-- REQUEST --
Copy the rows from the very first line through the line containing "Cos’è il fermo", putting "Blackview Tab 13" in place of "Blackview Tab 11" and changing nothing else.

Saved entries
* * * * *
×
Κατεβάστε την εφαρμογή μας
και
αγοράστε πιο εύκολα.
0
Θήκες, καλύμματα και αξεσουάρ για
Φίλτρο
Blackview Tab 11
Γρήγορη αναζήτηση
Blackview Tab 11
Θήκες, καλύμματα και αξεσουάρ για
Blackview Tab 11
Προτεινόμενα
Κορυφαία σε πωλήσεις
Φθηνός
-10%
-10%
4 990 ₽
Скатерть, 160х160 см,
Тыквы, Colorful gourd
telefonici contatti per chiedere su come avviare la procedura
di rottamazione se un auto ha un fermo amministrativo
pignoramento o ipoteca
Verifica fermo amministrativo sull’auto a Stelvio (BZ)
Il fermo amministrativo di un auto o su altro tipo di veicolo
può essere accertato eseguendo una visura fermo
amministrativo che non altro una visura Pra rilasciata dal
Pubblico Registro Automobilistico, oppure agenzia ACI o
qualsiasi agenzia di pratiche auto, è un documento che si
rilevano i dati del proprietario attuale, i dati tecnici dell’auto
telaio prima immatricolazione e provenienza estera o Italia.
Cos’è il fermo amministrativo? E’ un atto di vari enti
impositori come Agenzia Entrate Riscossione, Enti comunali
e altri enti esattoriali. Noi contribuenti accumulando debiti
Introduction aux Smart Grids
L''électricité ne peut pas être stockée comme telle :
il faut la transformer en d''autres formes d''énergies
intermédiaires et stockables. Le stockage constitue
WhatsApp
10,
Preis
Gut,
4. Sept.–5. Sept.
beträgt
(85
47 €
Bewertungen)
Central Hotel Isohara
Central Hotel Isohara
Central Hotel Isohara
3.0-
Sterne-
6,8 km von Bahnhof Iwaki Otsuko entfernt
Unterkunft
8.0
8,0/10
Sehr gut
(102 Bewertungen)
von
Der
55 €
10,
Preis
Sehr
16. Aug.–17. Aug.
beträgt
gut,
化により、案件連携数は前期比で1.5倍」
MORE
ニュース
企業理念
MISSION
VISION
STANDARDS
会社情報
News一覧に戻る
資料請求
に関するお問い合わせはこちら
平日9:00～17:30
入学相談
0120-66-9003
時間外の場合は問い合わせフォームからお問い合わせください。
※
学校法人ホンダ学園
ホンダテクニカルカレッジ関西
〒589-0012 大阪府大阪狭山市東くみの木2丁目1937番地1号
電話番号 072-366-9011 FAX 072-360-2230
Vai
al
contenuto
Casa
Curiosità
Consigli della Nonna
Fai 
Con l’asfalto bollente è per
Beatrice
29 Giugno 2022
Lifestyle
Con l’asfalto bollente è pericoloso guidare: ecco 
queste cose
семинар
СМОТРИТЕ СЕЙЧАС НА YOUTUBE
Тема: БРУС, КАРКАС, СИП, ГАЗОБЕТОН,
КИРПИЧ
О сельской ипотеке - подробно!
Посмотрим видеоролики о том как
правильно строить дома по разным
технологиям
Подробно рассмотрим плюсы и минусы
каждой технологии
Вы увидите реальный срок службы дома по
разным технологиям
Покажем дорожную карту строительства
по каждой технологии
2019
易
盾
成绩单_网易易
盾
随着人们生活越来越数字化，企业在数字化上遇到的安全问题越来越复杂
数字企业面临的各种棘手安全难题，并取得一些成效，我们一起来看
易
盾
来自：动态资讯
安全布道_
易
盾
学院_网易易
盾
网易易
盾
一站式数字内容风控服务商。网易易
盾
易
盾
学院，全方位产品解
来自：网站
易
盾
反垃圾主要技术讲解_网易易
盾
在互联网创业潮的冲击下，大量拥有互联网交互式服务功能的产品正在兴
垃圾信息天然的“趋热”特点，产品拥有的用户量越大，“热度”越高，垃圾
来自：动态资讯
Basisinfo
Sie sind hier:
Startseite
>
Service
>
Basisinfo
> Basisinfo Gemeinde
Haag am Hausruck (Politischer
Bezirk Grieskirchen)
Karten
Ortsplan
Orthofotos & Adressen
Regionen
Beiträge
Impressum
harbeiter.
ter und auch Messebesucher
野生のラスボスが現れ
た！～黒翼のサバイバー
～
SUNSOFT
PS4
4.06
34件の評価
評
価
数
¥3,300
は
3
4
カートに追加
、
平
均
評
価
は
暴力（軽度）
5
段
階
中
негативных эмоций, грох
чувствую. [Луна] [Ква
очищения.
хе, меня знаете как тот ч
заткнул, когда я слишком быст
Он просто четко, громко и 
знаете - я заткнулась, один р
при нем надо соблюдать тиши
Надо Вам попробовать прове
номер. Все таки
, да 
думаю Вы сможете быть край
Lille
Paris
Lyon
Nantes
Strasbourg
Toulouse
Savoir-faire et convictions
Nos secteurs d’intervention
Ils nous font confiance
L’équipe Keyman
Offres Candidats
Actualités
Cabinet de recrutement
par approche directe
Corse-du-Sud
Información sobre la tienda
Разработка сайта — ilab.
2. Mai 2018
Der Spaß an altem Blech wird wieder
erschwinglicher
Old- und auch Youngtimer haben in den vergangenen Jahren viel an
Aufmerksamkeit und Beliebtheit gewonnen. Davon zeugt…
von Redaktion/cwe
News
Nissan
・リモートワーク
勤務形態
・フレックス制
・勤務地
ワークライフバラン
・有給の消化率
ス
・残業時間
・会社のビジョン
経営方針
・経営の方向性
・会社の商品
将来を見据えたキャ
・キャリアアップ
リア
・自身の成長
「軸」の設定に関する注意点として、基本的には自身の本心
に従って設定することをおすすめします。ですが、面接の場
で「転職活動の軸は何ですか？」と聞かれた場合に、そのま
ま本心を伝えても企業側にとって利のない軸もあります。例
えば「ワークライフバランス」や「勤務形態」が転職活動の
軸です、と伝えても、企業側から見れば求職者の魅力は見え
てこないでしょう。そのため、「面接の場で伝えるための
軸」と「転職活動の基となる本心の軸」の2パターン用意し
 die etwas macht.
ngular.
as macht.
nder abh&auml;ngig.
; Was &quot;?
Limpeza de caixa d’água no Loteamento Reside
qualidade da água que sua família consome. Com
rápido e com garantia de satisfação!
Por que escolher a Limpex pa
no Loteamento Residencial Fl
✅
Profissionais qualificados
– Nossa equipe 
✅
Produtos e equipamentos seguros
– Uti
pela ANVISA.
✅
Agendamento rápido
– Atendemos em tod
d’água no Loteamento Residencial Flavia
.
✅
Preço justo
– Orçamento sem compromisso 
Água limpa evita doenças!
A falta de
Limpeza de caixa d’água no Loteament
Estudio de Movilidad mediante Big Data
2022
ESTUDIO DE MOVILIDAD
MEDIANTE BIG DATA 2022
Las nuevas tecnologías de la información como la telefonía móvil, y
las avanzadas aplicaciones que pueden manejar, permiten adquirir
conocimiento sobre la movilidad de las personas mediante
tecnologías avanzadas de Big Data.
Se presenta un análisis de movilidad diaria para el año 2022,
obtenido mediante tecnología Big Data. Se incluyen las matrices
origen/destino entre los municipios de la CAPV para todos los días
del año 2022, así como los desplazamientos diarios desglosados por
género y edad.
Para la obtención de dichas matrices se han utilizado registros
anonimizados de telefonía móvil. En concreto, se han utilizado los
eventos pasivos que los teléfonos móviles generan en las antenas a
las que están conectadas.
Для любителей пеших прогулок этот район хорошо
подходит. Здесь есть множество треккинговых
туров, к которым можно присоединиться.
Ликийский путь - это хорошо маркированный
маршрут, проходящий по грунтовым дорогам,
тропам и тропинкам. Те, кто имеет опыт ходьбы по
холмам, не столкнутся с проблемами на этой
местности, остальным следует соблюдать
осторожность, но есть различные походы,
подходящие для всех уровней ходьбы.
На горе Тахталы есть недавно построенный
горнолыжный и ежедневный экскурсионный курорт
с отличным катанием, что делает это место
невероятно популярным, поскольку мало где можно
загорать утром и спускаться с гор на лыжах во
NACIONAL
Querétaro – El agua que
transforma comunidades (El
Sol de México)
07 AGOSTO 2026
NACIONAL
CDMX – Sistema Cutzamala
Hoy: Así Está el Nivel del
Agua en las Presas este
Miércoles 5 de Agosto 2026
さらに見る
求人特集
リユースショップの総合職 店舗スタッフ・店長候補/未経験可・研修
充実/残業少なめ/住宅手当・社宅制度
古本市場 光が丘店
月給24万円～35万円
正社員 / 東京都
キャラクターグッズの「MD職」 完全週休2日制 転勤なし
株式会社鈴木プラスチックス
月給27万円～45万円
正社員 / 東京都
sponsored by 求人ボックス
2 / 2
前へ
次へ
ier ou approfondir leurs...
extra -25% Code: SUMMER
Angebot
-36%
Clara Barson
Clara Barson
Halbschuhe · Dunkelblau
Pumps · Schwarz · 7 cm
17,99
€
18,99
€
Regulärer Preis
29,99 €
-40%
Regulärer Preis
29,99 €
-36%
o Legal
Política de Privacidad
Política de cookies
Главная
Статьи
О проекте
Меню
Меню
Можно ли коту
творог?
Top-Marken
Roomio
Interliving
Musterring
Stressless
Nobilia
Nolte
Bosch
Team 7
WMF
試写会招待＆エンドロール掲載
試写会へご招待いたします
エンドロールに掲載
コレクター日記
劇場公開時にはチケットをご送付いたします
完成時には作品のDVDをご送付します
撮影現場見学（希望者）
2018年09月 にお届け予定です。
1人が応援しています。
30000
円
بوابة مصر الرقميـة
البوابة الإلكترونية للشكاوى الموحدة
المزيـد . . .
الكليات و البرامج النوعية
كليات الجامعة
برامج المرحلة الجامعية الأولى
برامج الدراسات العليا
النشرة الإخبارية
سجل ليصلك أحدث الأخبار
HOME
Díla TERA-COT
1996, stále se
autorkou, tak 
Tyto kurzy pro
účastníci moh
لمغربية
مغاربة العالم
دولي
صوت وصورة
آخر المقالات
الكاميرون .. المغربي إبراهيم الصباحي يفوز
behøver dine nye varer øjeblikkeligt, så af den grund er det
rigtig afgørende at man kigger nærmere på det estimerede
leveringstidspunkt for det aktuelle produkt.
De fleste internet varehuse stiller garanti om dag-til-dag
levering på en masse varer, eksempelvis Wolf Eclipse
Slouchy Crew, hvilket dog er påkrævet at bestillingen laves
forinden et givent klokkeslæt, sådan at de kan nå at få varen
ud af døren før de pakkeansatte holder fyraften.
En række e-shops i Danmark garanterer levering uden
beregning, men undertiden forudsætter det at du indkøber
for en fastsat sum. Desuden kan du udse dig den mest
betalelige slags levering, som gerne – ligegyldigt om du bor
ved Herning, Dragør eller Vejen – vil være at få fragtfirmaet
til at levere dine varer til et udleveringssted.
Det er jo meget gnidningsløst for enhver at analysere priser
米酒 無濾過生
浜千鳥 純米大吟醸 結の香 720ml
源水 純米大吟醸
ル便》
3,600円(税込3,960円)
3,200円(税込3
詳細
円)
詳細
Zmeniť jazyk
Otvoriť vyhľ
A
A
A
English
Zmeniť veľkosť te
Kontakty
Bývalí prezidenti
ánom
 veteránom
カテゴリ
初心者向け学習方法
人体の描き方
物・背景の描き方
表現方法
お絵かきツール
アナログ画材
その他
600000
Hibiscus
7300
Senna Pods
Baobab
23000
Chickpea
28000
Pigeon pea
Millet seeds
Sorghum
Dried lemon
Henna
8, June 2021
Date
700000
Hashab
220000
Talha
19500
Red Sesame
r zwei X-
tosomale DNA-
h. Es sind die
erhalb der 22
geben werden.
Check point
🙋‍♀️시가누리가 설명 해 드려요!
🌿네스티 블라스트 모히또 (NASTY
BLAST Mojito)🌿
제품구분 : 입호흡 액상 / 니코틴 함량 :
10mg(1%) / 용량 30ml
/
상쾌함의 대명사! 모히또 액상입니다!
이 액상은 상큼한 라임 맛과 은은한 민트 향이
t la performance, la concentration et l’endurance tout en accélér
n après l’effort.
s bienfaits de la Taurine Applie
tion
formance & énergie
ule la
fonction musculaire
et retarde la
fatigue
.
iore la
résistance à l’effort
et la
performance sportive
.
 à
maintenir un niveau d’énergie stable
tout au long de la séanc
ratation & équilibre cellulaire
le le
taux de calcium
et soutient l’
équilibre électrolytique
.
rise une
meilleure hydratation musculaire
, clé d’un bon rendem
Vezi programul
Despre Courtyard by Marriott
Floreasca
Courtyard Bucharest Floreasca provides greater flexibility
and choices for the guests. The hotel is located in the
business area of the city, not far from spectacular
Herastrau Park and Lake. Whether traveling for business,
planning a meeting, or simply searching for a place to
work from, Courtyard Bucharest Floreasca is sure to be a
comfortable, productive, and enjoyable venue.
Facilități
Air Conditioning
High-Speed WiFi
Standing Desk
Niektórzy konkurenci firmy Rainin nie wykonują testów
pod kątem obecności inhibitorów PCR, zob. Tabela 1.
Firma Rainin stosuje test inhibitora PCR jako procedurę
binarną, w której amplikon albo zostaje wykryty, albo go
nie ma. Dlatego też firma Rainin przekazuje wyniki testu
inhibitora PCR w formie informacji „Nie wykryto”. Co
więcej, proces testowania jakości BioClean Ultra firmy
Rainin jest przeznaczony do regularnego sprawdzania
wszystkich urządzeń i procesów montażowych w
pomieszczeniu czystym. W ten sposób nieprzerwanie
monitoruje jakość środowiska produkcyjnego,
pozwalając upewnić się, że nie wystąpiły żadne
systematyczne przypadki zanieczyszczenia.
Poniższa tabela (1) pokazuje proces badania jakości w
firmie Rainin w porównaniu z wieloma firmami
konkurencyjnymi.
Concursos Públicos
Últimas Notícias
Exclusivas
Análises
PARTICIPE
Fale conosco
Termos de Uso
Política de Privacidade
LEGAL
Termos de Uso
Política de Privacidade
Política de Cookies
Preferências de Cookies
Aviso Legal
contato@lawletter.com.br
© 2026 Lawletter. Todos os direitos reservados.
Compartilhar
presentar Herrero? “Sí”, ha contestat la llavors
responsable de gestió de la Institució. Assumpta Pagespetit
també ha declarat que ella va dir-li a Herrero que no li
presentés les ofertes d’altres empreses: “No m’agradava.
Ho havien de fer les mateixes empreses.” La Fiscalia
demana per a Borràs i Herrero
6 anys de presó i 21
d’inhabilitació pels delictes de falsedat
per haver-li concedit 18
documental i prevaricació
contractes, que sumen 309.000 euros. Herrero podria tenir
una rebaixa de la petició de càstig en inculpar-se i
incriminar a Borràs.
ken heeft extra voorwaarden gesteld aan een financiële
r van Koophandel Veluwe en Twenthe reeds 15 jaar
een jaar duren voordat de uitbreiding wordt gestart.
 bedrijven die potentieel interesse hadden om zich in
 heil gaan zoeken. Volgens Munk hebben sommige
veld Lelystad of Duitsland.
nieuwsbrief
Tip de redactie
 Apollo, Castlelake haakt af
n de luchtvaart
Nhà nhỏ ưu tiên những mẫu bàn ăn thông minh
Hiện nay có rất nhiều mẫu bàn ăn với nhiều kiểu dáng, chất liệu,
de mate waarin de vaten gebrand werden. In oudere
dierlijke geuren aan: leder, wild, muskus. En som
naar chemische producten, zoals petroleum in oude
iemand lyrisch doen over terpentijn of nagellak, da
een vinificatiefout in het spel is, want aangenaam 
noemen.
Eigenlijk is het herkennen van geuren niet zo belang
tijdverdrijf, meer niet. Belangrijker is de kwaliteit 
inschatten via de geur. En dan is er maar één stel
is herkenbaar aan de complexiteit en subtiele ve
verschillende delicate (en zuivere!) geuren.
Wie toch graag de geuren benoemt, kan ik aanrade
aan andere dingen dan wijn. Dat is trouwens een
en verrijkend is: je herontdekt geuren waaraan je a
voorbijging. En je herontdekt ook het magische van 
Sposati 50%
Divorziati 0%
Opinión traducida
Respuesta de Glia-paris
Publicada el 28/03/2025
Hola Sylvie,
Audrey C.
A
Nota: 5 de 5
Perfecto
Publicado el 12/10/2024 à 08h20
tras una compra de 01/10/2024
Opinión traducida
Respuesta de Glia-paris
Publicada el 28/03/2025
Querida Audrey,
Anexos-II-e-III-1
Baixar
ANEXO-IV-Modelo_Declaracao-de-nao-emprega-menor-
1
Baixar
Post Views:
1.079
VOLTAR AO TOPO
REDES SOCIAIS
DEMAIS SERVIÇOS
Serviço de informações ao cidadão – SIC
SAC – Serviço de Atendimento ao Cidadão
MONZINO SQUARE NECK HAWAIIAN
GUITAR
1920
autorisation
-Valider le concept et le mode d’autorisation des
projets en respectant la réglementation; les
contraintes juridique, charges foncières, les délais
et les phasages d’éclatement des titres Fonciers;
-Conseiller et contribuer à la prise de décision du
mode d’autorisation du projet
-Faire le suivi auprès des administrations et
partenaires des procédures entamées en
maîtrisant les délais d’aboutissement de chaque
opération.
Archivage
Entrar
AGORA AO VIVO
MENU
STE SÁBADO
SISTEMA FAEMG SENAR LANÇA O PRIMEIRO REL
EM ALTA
* * * * *
-- ANSWER SPACE --
×
Κατεβάστε την εφαρμογή μας
και
αγοράστε πιο εύκολα.
0
Θήκες, καλύμματα και αξεσουάρ για
Φίλτρο
Blackview Tab 13
Γρήγορη αναζήτηση
Blackview Tab 13
Θήκες, καλύμματα και αξεσουάρ για
Blackview Tab 13
Προτεινόμενα
Κορυφαία σε πωλήσεις
Φθηνός
-10%
-10%
4 990 ₽
Скатерть, 160х160 см,
Тыквы, Colorful gourd
telefonici contatti per chiedere su come avviare la procedura
di rottamazione se un auto ha un fermo amministrativo
pignoramento o ipoteca
Verifica fermo amministrativo sull’auto a Stelvio (BZ)
Il fermo amministrativo di un auto o su altro tipo di veicolo
può essere accertato eseguendo una visura fermo
amministrativo che non altro una visura Pra rilasciata dal
Pubblico Registro Automobilistico, oppure agenzia ACI o
qualsiasi agenzia di pratiche auto, è un documento che si
rilevano i dati del proprietario attuale, i dati tecnici dell’auto
telaio prima immatricolazione e provenienza estera o Italia.
Cos’è il fermo amministrativo? E’ un atto di vari enti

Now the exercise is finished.